Felipe III, los moriscos y el mito de la España cerrada: un espejo para hoy
Felipe III, los moriscos y el mito de la España cerrada: un espejo para hoy
Por La Guardilla Podcast · 29 julio 2025
En pleno debate contemporáneo sobre inmigración, seguridad y frontera, conviene detenerse en una página del pasado que rara vez se recuerda más allá del tópico escolar: la expulsión de los moriscos durante el reinado de Felipe III (1609–1614). Aquella decisión, presentada como defensa de la fe y de la unidad del reino, tuvo más que ver con crisis de gobierno, miedo social e intereses económicos que con religión. Y su consecuencia inmediata fue un país más pobre y más dependiente.
Un reinado sin proyecto
Felipe III llegó al trono sin una visión clara. Su gobierno estuvo mediatizado por la figura del valido, el duque de Lerma, y su política interior navegó entre la inercia y el gesto simbólico. En ausencia de reformas profundas, la solución fácil fue buscar un enemigo interno que cohesionara al reino y desviara la mirada de los problemas estructurales.

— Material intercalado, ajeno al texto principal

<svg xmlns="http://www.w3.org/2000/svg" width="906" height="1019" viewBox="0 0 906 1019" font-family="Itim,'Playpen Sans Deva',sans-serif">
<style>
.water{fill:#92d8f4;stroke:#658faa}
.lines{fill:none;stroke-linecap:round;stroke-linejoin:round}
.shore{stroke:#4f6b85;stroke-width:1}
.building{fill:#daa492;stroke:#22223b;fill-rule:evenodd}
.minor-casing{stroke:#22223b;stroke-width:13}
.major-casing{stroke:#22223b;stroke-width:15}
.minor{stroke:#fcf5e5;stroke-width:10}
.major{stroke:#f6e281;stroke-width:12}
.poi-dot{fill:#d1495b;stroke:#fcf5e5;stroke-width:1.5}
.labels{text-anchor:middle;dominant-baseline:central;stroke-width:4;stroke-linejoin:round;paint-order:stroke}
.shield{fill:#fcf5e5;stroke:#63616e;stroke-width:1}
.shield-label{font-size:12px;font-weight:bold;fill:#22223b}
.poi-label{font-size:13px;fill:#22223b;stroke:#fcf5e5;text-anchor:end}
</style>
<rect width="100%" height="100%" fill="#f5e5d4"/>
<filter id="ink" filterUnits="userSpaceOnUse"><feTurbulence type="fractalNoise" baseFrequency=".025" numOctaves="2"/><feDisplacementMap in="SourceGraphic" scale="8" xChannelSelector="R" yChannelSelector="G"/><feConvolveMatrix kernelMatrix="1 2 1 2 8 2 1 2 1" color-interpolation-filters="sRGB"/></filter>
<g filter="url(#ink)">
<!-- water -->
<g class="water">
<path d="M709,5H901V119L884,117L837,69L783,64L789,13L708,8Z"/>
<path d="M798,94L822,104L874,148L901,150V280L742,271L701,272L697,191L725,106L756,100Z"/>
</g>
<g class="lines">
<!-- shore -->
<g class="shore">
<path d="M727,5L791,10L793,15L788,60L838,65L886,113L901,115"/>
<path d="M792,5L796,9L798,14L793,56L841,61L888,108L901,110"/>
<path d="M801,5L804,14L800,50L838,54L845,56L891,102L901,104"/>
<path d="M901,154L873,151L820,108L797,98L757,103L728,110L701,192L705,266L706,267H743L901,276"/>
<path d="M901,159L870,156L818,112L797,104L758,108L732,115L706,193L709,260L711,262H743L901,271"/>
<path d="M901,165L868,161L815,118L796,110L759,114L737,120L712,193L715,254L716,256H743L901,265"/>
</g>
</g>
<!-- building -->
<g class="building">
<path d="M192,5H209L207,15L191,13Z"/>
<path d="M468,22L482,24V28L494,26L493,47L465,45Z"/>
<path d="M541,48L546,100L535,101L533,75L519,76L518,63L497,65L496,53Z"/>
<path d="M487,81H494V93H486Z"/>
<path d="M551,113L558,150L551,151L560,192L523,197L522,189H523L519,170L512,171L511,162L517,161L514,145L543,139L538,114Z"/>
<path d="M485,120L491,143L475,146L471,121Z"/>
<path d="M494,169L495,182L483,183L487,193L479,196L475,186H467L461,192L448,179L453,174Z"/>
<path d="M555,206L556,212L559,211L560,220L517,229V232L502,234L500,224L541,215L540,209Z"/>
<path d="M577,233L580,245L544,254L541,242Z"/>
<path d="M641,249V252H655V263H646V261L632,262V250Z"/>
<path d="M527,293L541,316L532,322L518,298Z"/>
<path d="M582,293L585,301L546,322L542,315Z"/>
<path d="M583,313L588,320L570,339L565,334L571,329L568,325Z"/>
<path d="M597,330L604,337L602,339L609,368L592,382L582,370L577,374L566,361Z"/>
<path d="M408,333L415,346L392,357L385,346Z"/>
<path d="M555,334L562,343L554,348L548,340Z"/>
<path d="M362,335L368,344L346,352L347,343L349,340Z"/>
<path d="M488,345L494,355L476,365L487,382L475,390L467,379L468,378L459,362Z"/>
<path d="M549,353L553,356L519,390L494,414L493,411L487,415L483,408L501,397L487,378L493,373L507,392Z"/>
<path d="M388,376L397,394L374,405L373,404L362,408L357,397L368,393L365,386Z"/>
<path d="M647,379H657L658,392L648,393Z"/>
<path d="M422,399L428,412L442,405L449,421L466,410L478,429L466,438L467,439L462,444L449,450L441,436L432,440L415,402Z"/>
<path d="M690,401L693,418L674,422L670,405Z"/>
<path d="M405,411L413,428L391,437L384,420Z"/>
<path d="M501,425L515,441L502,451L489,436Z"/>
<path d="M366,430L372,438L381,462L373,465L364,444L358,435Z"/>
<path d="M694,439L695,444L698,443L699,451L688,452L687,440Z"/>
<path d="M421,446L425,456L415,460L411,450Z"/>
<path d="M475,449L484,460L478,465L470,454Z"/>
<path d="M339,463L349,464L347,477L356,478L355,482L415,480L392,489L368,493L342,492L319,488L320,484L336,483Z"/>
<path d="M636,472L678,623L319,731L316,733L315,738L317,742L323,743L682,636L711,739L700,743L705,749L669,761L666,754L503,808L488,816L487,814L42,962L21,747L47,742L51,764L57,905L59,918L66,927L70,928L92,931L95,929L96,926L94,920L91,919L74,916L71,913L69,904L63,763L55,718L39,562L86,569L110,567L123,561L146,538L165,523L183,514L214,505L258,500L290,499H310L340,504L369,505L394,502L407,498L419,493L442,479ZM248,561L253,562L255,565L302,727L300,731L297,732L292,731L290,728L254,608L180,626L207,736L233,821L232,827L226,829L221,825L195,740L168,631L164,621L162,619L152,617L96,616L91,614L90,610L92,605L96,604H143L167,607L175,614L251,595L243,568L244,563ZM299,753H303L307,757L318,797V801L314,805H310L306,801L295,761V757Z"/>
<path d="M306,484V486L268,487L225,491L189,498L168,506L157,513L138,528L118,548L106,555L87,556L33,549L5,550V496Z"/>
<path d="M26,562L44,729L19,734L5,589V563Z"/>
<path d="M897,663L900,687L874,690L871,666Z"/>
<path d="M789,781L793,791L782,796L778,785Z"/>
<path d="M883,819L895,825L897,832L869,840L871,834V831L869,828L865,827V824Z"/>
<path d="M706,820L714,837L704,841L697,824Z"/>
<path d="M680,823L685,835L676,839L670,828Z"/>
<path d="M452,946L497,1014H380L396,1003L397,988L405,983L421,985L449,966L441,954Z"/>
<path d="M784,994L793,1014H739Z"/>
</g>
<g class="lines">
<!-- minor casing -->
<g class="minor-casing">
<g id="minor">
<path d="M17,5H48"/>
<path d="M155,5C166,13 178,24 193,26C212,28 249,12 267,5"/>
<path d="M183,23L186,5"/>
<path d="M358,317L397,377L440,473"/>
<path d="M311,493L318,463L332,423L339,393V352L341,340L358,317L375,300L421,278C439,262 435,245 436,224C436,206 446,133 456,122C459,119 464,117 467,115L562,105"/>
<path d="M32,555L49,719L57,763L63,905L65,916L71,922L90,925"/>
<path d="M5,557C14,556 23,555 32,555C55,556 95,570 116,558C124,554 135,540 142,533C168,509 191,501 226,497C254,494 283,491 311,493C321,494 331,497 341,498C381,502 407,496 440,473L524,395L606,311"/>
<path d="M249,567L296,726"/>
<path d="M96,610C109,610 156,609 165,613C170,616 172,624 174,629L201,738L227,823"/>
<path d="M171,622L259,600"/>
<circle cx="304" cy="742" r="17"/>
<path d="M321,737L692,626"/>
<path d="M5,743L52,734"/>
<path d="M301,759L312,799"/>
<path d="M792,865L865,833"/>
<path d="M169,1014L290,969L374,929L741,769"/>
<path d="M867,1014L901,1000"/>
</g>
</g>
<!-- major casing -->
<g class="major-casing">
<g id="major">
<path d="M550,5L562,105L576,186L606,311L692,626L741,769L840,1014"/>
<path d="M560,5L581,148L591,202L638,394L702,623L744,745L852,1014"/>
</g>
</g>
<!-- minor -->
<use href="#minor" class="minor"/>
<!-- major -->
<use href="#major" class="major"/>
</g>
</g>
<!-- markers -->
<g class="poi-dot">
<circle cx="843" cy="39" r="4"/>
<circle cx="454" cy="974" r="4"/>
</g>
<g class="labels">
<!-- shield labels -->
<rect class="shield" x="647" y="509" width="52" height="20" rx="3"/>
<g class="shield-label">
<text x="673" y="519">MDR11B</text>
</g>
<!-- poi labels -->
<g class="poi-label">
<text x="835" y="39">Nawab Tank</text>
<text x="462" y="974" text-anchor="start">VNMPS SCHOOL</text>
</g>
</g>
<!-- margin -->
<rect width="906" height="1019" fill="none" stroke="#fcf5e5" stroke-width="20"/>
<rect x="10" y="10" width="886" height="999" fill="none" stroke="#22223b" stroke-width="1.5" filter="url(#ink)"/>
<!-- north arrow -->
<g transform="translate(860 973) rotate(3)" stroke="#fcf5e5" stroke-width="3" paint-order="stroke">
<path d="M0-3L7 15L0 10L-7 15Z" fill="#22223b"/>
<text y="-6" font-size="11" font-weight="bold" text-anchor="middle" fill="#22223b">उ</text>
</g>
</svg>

Los moriscos, obligados a convertirse al cristianismo desde 1502 pero señalados como “sospechosos”, se convirtieron en la diana perfecta. La expulsión se presentó como defensa de la pureza religiosa; fue, ante todo, una operación de propaganda.
«No resolvió una crisis: la maquilló. Y el coste social lo pagó el país entero.»
Una economía sostenida sobre quienes luego fueron expulsados
En Valencia, Murcia o el valle del Ebro, buena parte de la agricultura intensiva dependía de mano de obra morisca. Cultivaban arroz, mantenían acequias, trabajaban viñas, desarrollaban artesanías y oficios especializados. Su expulsión dejó campos sin recoger, arrendamientos vacíos y una crisis inmediata en los territorios que más contribuían a las rentas reales.
Lo irónico ocurrió después: muchos nobles comenzaron a reincorporar a antiguos moriscos —bajo otros nombres, con menos derechos— para seguir cultivando sus tierras. La expulsión se convirtió así en un mecanismo para reducir salarios y aumentar dependencia.
Una España menos homogénea de lo que el mito cuenta
Existe la tentación de imaginar una España antigua uniforme, cerrada y culturalmente monolítica. Sin embargo, la realidad histórica desmiente esa imagen. La península fue espacio de encuentro mediterráneo: comunidades judías, cristianas y musulmanas convivieron durante siglos; los puertos comerciaron con el Magreb y Oriente; el mestizaje cultural y biológico fue continuo.
Incluso en pleno siglo XVI, en los años de mayor presión inquisitorial, la vida económica dependía de esos intercambios.
Una lección para el presente
Hoy, el discurso contra los inmigrantes magrebíes se articula bajo una lógica parecida: presentarlos como amenaza cultural o económica mientras sostienen sectores enteros del trabajo agrícola y de cuidados. Murcia, Almería o Huelva lo saben bien: decenas de miles de jornaleros extranjeros mantienen el sistema alimentario y la exportación hortofrutícola.
El señalamiento no protege al trabajador local. Lo precariza. Divide a quienes comparten explotación y beneficia a quienes controlan la tierra y el capital. Ayer se llamaban moriscos; hoy, migrantes.
Un mismo patrón, con siglas cambiadas
La expulsión morisca empobreció al país y reforzó a una nobleza rentista. Hoy, el uso político del miedo recoge esa misma lógica: menos soluciones estructurales, más identidad como arma electoral. La guerra no se libra entre pueblos, sino entre quienes producen riqueza y quienes gestionan privilegio.
La historia no repite, rima. Y el eco que devuelve este episodio es claro:
No es un choque cultural. Es una lucha de clase donde el racismo actúa como herramienta.
Si algo enseñan los moriscos es que la diversidad nunca fue el problema. Lo fue —y sigue siendo— la desigualdad gestionada desde arriba. La paz entre pueblos no nace de expulsar, sino de reconocer que trabajamos del mismo lado del campo.